Source records:
# # # # #

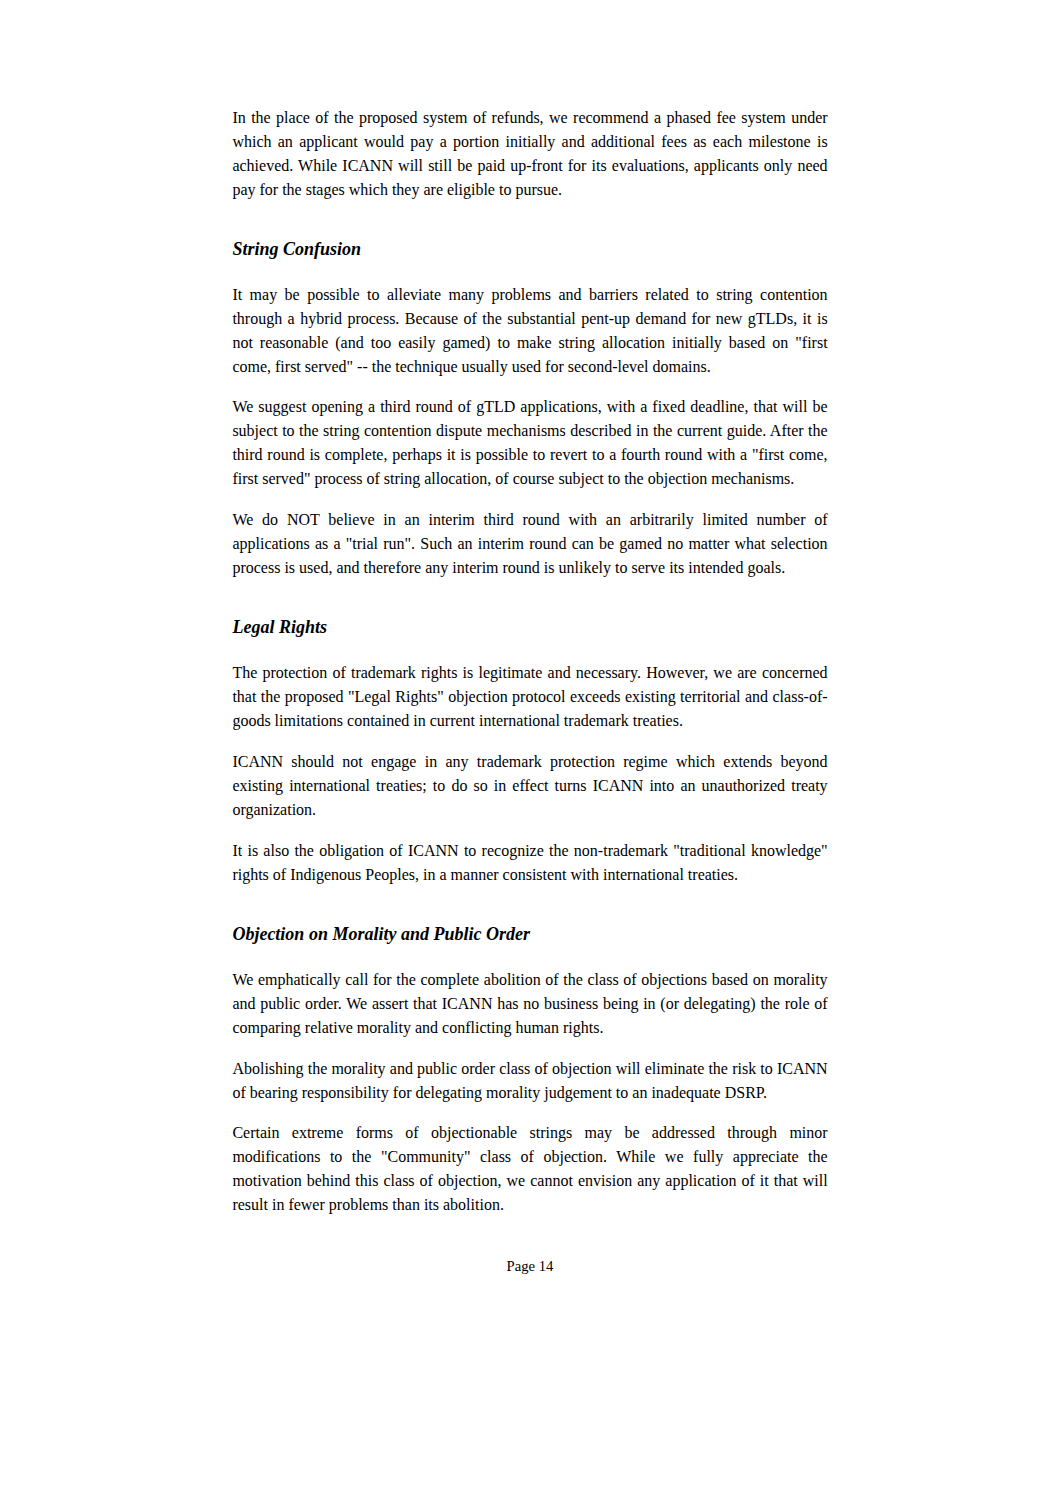In the place of the proposed system of refunds, we recommend a phased fee system under which an applicant would pay a portion initially and additional fees as each milestone is achieved. While ICANN will still be paid up-front for its evaluations, applicants only need pay for the stages which they are eligible to pursue.
String Confusion
It may be possible to alleviate many problems and barriers related to string contention through a hybrid process. Because of the substantial pent-up demand for new gTLDs, it is not reasonable (and too easily gamed) to make string allocation initially based on "first come, first served" -- the technique usually used for second-level domains.
We suggest opening a third round of gTLD applications, with a fixed deadline, that will be subject to the string contention dispute mechanisms described in the current guide. After the third round is complete, perhaps it is possible to revert to a fourth round with a "first come, first served" process of string allocation, of course subject to the objection mechanisms.
We do NOT believe in an interim third round with an arbitrarily limited number of applications as a "trial run". Such an interim round can be gamed no matter what selection process is used, and therefore any interim round is unlikely to serve its intended goals.
Legal Rights
The protection of trademark rights is legitimate and necessary. However, we are concerned that the proposed "Legal Rights" objection protocol exceeds existing territorial and class-of-goods limitations contained in current international trademark treaties.
ICANN should not engage in any trademark protection regime which extends beyond existing international treaties; to do so in effect turns ICANN into an unauthorized treaty organization.
It is also the obligation of ICANN to recognize the non-trademark "traditional knowledge" rights of Indigenous Peoples, in a manner consistent with international treaties.
Objection on Morality and Public Order
We emphatically call for the complete abolition of the class of objections based on morality and public order. We assert that ICANN has no business being in (or delegating) the role of comparing relative morality and conflicting human rights.
Abolishing the morality and public order class of objection will eliminate the risk to ICANN of bearing responsibility for delegating morality judgement to an inadequate DSRP.
Certain extreme forms of objectionable strings may be addressed through minor modifications to the "Community" class of objection. While we fully appreciate the motivation behind this class of objection, we cannot envision any application of it that will result in fewer problems than its abolition.
Page 14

# # # # #

ASSIGNMENT
Set down all of the entries exactly. Leave the pictures out.

REPLY TO THE TASK
In the place of the proposed system of refunds, we recommend a phased fee system under which an applicant would pay a portion initially and additional fees as each milestone is achieved. While ICANN will still be paid up-front for its evaluations, applicants only need pay for the stages which they are eligible to pursue.
String Confusion
It may be possible to alleviate many problems and barriers related to string contention through a hybrid process. Because of the substantial pent-up demand for new gTLDs, it is not reasonable (and too easily gamed) to make string allocation initially based on "first come, first served" -- the technique usually used for second-level domains.
We suggest opening a third round of gTLD applications, with a fixed deadline, that will be subject to the string contention dispute mechanisms described in the current guide. After the third round is complete, perhaps it is possible to revert to a fourth round with a "first come, first served" process of string allocation, of course subject to the objection mechanisms.
We do NOT believe in an interim third round with an arbitrarily limited number of applications as a "trial run". Such an interim round can be gamed no matter what selection process is used, and therefore any interim round is unlikely to serve its intended goals.
Legal Rights
The protection of trademark rights is legitimate and necessary. However, we are concerned that the proposed "Legal Rights" objection protocol exceeds existing territorial and class-of-goods limitations contained in current international trademark treaties.
ICANN should not engage in any trademark protection regime which extends beyond existing international treaties; to do so in effect turns ICANN into an unauthorized treaty organization.
It is also the obligation of ICANN to recognize the non-trademark "traditional knowledge" rights of Indigenous Peoples, in a manner consistent with international treaties.
Objection on Morality and Public Order
We emphatically call for the complete abolition of the class of objections based on morality and public order. We assert that ICANN has no business being in (or delegating) the role of comparing relative morality and conflicting human rights.
Abolishing the morality and public order class of objection will eliminate the risk to ICANN of bearing responsibility for delegating morality judgement to an inadequate DSRP.
Certain extreme forms of objectionable strings may be addressed through minor modifications to the "Community" class of objection. While we fully appreciate the motivation behind this class of objection, we cannot envision any application of it that will result in fewer problems than its abolition.
Page 14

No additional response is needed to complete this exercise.